Am Samstag, 25.07. fuhren Svea, Jana, Frida und ich (Jenny) nach Stuhr, wo am Sonntag das vierte Rennen der Saison stattfand, der Silbersee Triathlon Stuhr. Die längste Distanz der Regionalliga Nord stand uns bevor. Eine olympische Distanz. Das bedeutet, 1500 Meter Schwimmen (2 Runden mit Landgang), 40 Kilometer Radfahren, 10 Kilomter Laufen. Letzteres auf Schotter zweimal um den Silbersee.
Mit Frida zusammen stiegen wir als erste Frauen aus dem Wasser. Das Radfahren war sehr schnell! Svea und Jana konnten auf dem Rad deutlich aufholen. Ich selbst lief nach 1 Stunde und 59 Minuten als erste Frau ins Ziel. Meinen Zieleinlauf hat der Veranstalter leider verpasst, weil ich mit einigen Männern einlief, die 2 Minuten vor uns gestartet sind. Dafür konnte ich dann direkt zur Strecke und die anderen Teammitglieder anfeuern.
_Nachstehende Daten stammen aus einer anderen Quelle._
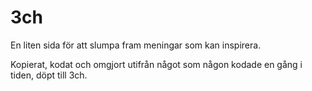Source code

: # 3ch

En liten sida för att slumpa fram meningar som kan inspirera.

Kopierat, kodat och omgjort utifrån något som någon kodade en gång i tiden, döpt till 3ch.


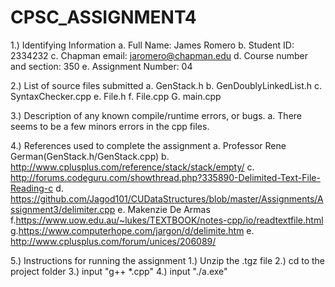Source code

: # CPSC_ASSIGNMENT4

1.) Identifying Information a. Full Name: James Romero b. Student ID: 2334232 c. Chapman email: jaromero@chapman.edu d. Course number and section: 350 e. Assignment Number: 04

2.) List of source files submitted a. GenStack.h  b. GenDoublyLinkedList.h c. SyntaxChecker.cpp e. File.h f. File.cpp G. main.cpp

3.) Description of any known compile/runtime errors, or bugs. a. There seems to be a few minors errors in the cpp files.

4.) References used to complete the assignment a. Professor Rene German(GenStack.h/GenStack.cpp) b. http://www.cplusplus.com/reference/stack/stack/empty/ c. http://forums.codeguru.com/showthread.php?335890-Delimited-Text-File-Reading-c d. https://github.com/Jagod101/CUDataStructures/blob/master/Assignments/Assignment3/delimiter.cpp e. Makenzie De Armas f.https://www.uow.edu.au/~lukes/TEXTBOOK/notes-cpp/io/readtextfile.html g.https://www.computerhope.com/jargon/d/delimite.htm e. http://www.cplusplus.com/forum/unices/206089/

5.) Instructions for running the assignment 1.) Unzip the .tgz file 2.) cd to the project folder 3.) input "g++ *.cpp" 4.) input "./a.exe"
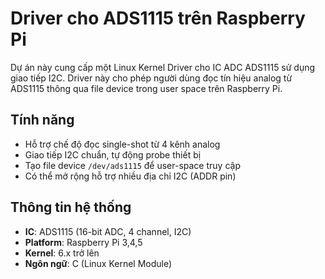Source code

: # Driver cho ADS1115 trên Raspberry Pi

Dự án này cung cấp một Linux Kernel Driver cho IC ADC ADS1115 sử dụng giao tiếp I2C. Driver này cho phép người dùng đọc tín hiệu analog từ ADS1115 thông qua file device trong user space trên Raspberry Pi.

## Tính năng

- Hỗ trợ chế độ đọc single-shot từ 4 kênh analog
- Giao tiếp I2C chuẩn, tự động probe thiết bị
- Tạo file device `/dev/ads1115` để user-space truy cập
- Có thể mở rộng hỗ trợ nhiều địa chỉ I2C (ADDR pin)

## Thông tin hệ thống

- **IC**: ADS1115 (16-bit ADC, 4 channel, I2C)
- **Platform**: Raspberry Pi 3,4,5
- **Kernel**: 6.x trở lên
- **Ngôn ngữ**: C (Linux Kernel Module)
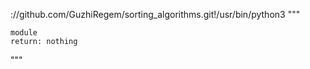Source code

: 
://github.com/GuzhiRegem/sorting_algorithms.git!/usr/bin/python3
"""
    
    module
    return: nothing
"""


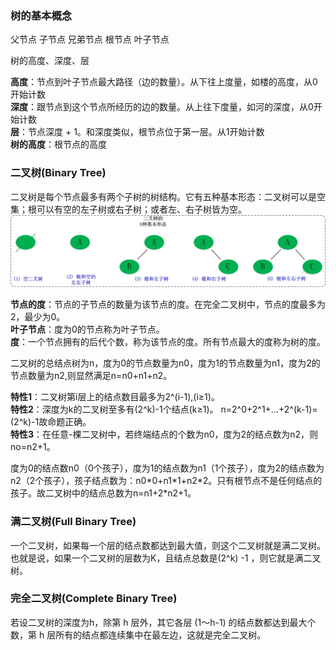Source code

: 
### 树的基本概念

父节点
子节点
兄弟节点
根节点
叶子节点

树的高度、深度、层

**高度**：节点到叶子节点最大路径（边的数量）。从下往上度量，如楼的高度，从0开始计数<br>
**深度**：跟节点到这个节点所经历的边的数量。从上往下度量，如河的深度，从0开始计数<br>
**层**：节点深度 + 1。和深度类似，根节点位于第一层。从1开始计数 <br>
**树的高度**：根节点的高度


### 二叉树(Binary Tree)
二叉树是每个节点最多有两个子树的树结构。它有五种基本形态：二叉树可以是空集；根可以有空的左子树或右子树；或者左、右子树皆为空。
![image](https://github.com/mynawang/Algorithms/blob/master/assets/Binary%20Tree.jpg)

**节点的度**：节点的子节点的数量为该节点的度。在完全二叉树中，节点的度最多为2，最少为0。<br>
**叶子节点**：度为0的节点称为叶子节点。<br>
**度**：一个节点拥有的后代个数，称为该节点的度。所有节点最大的度称为树的度。

二叉树的总结点树为n，度为0的节点数量为n0，度为1的节点数量为n1，度为2的节点数量为n2,则显然满足n=n0+n1+n2。 

**特性1**：二叉树第i层上的结点数目最多为2^(i-1),(i≥1)。<br>
**特性2**：深度为k的二叉树至多有(2^k)-1个结点(k≥1)。 n=2^0+2^1+…+2^(k-1)=(2^k)-1故命题正确。<br>
**特性3**：在任意-棵二叉树中，若终端结点的个数为n0，度为2的结点数为n2，则no=n2+1。

度为0的结点数n0（0个孩子），度为1的结点数为n1（1个孩子），度为2的结点数为n2（2个孩子），孩子结点数为：n0\*0+n1\*1+n2\*2。只有根节点不是任何结点的孩子。故二叉树中的结点总数为n=n1+2\*n2+1。

### 满二叉树(Full Binary Tree)
一个二叉树，如果每一个层的结点数都达到最大值，则这个二叉树就是满二叉树。也就是说，如果一个二叉树的层数为K，且结点总数是(2^k) -1 ，则它就是满二叉树。


### 完全二叉树(Complete Binary Tree)
若设二叉树的深度为h，除第 h 层外，其它各层 (1～h-1) 的结点数都达到最大个数，第 h 层所有的结点都连续集中在最左边，这就是完全二叉树。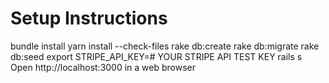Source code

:# Setup Instructions

bundle install
yarn install --check-files
rake db:create
rake db:migrate
rake db:seed
export STRIPE_API_KEY=# YOUR STRIPE API TEST KEY
rails s
Open http://localhost:3000 in a web browser
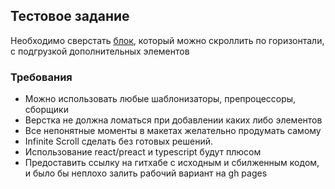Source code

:## Тестовое задание

Необходимо сверстать [блок](https://www.figma.com/file/OgbAT9SVwMPSK5fQfphZgq/Untitled-(Copy)?node-id=0%3A1), который можно скроллить по горизонтали, с подгрузкой дополнительных элементов

### Требования

* Можно использовать любые шаблонизаторы, препроцессоры, сборщики
* Верстка не должна ломаться при добавлении каких либо элементов
* Все непонятные моменты в макетах желательно продумать самому
* Infinite Scroll сделать без готовых решений.
* Использование react/preact и typescript будут плюсом
* Предоставить ссылку на гитхабе с исходным и сбилженным кодом, и было бы неплохо залить рабочий вариант на gh pages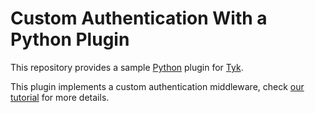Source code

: # Custom Authentication With a Python Plugin

This repository provides a sample [Python](https://www.python.org/) plugin for [Tyk](https://tyk.io).

This plugin implements a custom authentication middleware, check [our tutorial](https://tyk.io/docs/customise-tyk/plugins/rich-plugins/python/custom-auth-python-tutorial/) for more details.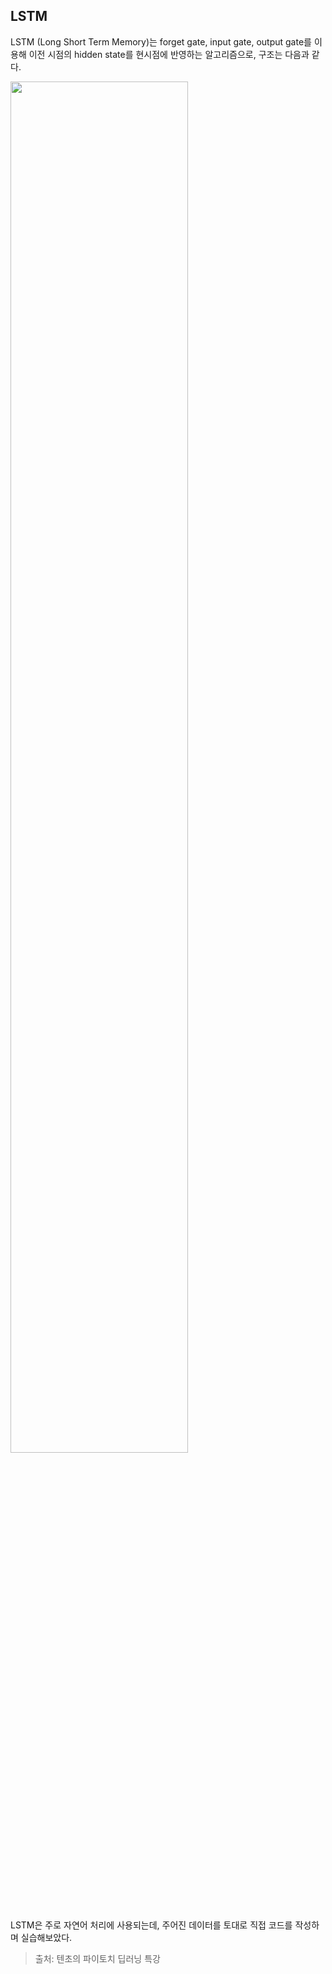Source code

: ## LSTM

LSTM (Long Short Term Memory)는 forget gate, input gate, output gate를 이용해 이전 시점의 hidden state를 현시점에 반영하는 알고리즘으로, 구조는 다음과 같다.

<img src="https://github.com/mathdoyun/LSTM/assets/135238974/b98c7b46-09a4-4acb-8b7e-67382b3b5a5b" height="75%" width="75%"/>

LSTM은 주로 자연어 처리에 사용되는데, 주어진 데이터를 토대로 직접 코드를 작성하며 실습해보았다.

> 출처: 텐초의 파이토치 딥러닝 특강
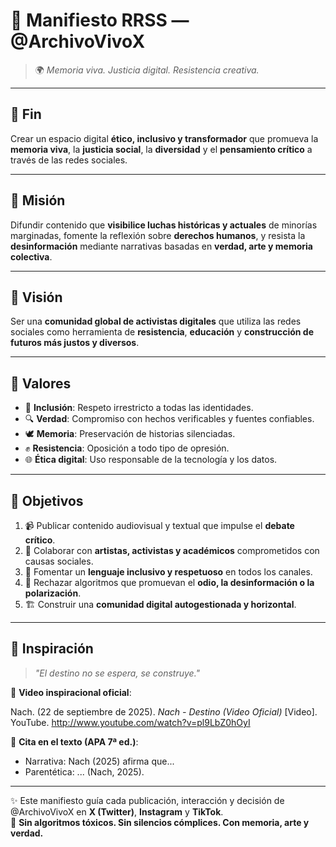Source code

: # 📢 Manifiesto RRSS — @ArchivoVivoX

> 🌍 *Memoria viva. Justicia digital. Resistencia creativa.*

---

## 🎯 Fin  
Crear un espacio digital **ético, inclusivo y transformador** que promueva la **memoria viva**, la **justicia social**, la **diversidad** y el **pensamiento crítico** a través de las redes sociales.

---

## 🧭 Misión  
Difundir contenido que **visibilice luchas históricas y actuales** de minorías marginadas, fomente la reflexión sobre **derechos humanos**, y resista la **desinformación** mediante narrativas basadas en **verdad, arte y memoria colectiva**.

---

## 🔮 Visión  
Ser una **comunidad global de activistas digitales** que utiliza las redes sociales como herramienta de **resistencia**, **educación** y **construcción de futuros más justos y diversos**.

---

## 💖 Valores

- 🤝 **Inclusión**: Respeto irrestricto a todas las identidades.
- 🔍 **Verdad**: Compromiso con hechos verificables y fuentes confiables.
- 🕊️ **Memoria**: Preservación de historias silenciadas.
- ✊ **Resistencia**: Oposición a todo tipo de opresión.
- 🌐 **Ética digital**: Uso responsable de la tecnología y los datos.

---

## 🎯 Objetivos

1. 📹 Publicar contenido audiovisual y textual que impulse el **debate crítico**.
2. 🤝 Colaborar con **artistas, activistas y académicos** comprometidos con causas sociales.
3. 💬 Fomentar un **lenguaje inclusivo y respetuoso** en todos los canales.
4. 🚫 Rechazar algoritmos que promuevan el **odio, la desinformación o la polarización**.
5. 🏗️ Construir una **comunidad digital autogestionada y horizontal**.

---

## 🎥 Inspiración

> *"El destino no se espera, se construye."*

🎥 **Video inspiracional oficial**:

Nach. (22 de septiembre de 2025). _Nach - Destino (Video Oficial)_ [Video]. YouTube. http://www.youtube.com/watch?v=pl9LbZ0hOyI

📌 **Cita en el texto (APA 7ª ed.)**:  
- Narrativa: Nach (2025) afirma que...  
- Parentética: ... (Nach, 2025).

---

✨ Este manifiesto guía cada publicación, interacción y decisión de @ArchivoVivoX en **X (Twitter)**, **Instagram** y **TikTok**.  
🔐 **Sin algoritmos tóxicos. Sin silencios cómplices. Con memoria, arte y verdad.**
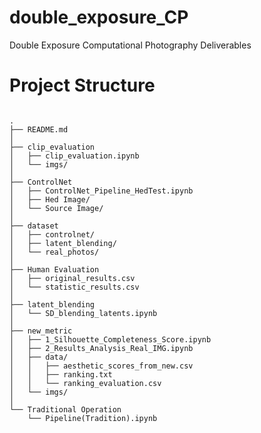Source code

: # double_exposure_CP
Double Exposure Computational Photography Deliverables

# Project Structure
<pre><code>
.  
├── README.md  
│  
├── clip_evaluation  
│   ├── clip_evaluation.ipynb  
│   └── imgs/  
│  
├── ControlNet  
│   ├── ControlNet_Pipeline_HedTest.ipynb  
│   ├── Hed Image/  
│   └── Source Image/  
│  
├── dataset  
│   ├── controlnet/  
│   ├── latent_blending/  
│   └── real_photos/  
│  
├── Human Evaluation  
│   ├── original_results.csv  
│   └── statistic_results.csv  
│  
├── latent_blending  
│   └── SD_blending_latents.ipynb  
│  
├── new_metric  
│   ├── 1_Silhouette_Completeness_Score.ipynb  
│   ├── 2_Results_Analysis_Real_IMG.ipynb  
│   ├── data/  
│   │   ├── aesthetic_scores_from_new.csv  
│   │   ├── ranking.txt  
│   │   └── ranking_evaluation.csv  
│   └── imgs/  
│  
└── Traditional Operation  
    └── Pipeline(Tradition).ipynb  

  
  </code></pre>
Svea sicherte sich den 3. Platz auf dem Podium, Jana den 8. Platz, womit unser Team mit reichlich Abstand Gesamt Erste wurde und Frida lief ein ganz starkes Debüt auf der Distanz, die sie sogar erst seit diesem Jahr absolvieren darf.
Bei den Männern waren wir mit drei Athleten am Start, wodurch bereits im Vorhinein klar war, dass uns ein gewisser Nachteil in der Gesamtwertung entstehen würde. Jonas war aus Dänemark in sehr guter Form angereist und hatte große Hoffnungen gehegt. Er untermauerte dies auch mit einem starken Schwimmen und entstieg dem Silbersee mit der Spitze nach knapp 19 Minuten. Auf Rang 4 folgte ihm Fabian aus dem Wasser und Finn befand sich etwas dahinter in einer größeren Gruppe. Nach dem Radfahren dann der Schock – Jonas musste das Rennen in aussichtsreicher Position aufgrund eines technischen Defekts am Rad beenden. Fabian kämpfte sich schlussendlich auf Platz 8 ins Ziel und Finn lief auf Platz 30 ins Ziel. Somit lief das Rennen leider wesentlich schlechter, als wir das erhofft hatten. Am Ende des Tages kamen wir so nicht in die Wertung und brauchen jetzt in Bad Zwischenahn eine Top-Leistung, um nicht abzusteigen.

Erfreuliche Nachrichten gab es im offenen Bewerb. Dort sicherte sich Emily den Tagessieg. Ein sehr erfolgreicher Tag für unsere Damenmannschaft, denn nach dem vierten von fünf Rennen haben sie in der Regionalliga das Podium diese Saison sicher und 6 Plätze Vorsprung auf den zweitplatzierte Team.